Qatar’s Quiet University Influence Campaign

Written by Jack Elbaum

What’s happening: Since 2001, Qatar funneled $4.7 billion to U.S. colleges, including some taxpayer-funded campuses, likely an attempt to buy soft power across the country.

  • The numbers:These donations include $1.8 billion to Cornell, almost $700 million to Texas A&M, $740 million to Carnegie Mellon, $760 million to Georgetown, and $602 million to Northwestern.

Influence: At Northwestern’s Qatari satellite campus, its leading journalism program signed a Memorandum of Understanding with Qatar state-run media outlet Al-Jazeera to “facilitate knowledge transfer, increase student engagement, and strengthen collaboration.”

  • Hot take: Al-Jazeera has long featured Muslim Brotherhood voices and has been praised by Hamas. The president of Northwestern’s faculty senate in Qatar even admitted professors there enjoy only “limited academic freedom.”

Zoom out: It’s not just universities.
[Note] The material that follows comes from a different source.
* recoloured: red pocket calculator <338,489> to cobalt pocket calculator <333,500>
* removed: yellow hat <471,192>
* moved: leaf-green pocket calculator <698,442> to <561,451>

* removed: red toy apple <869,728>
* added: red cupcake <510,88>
Qatar holds between $750 billion to $1 trillion worth of assets around the world, with investments in Fortune 500 companies and even the Empire State Building.
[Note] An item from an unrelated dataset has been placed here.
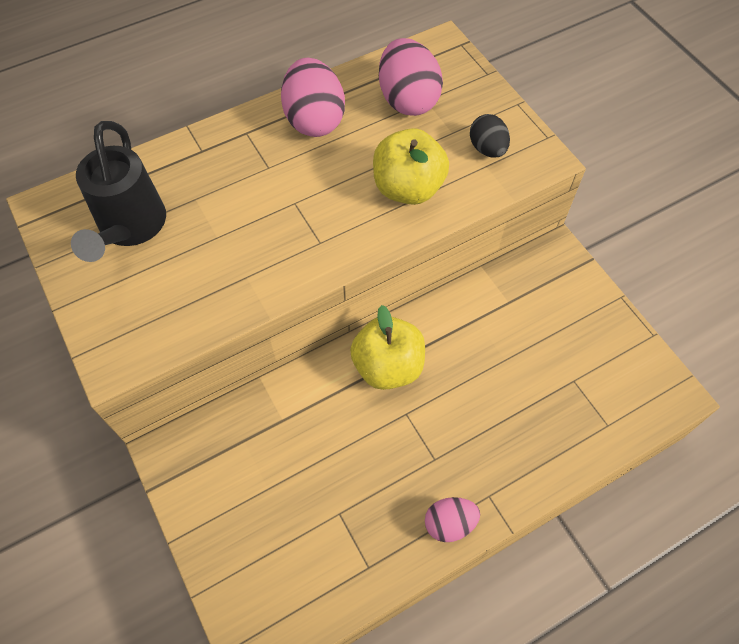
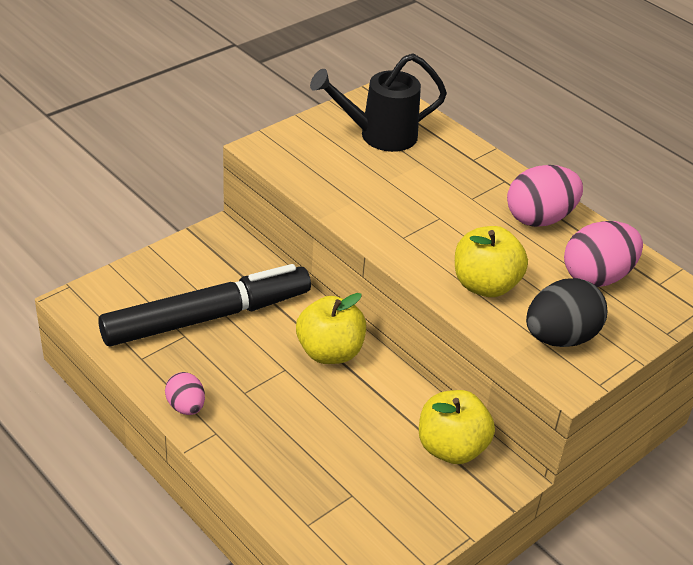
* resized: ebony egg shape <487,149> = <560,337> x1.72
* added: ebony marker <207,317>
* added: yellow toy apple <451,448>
What’s really going on: Qatar’s goal is to buy influence on as many fronts as possible in America to taint public opinion and turn Israel toxic in policymaking, to spread its brand of political Islam, and to head off any U.S. criticism of its regime.

Why it matters: Qatar is providing a safe haven for some leaders of Hamas right now amid the terror group’s war on Israel— and too many American leaders are looking the other way, perhaps due to the country’s financial ties throughout the American economy.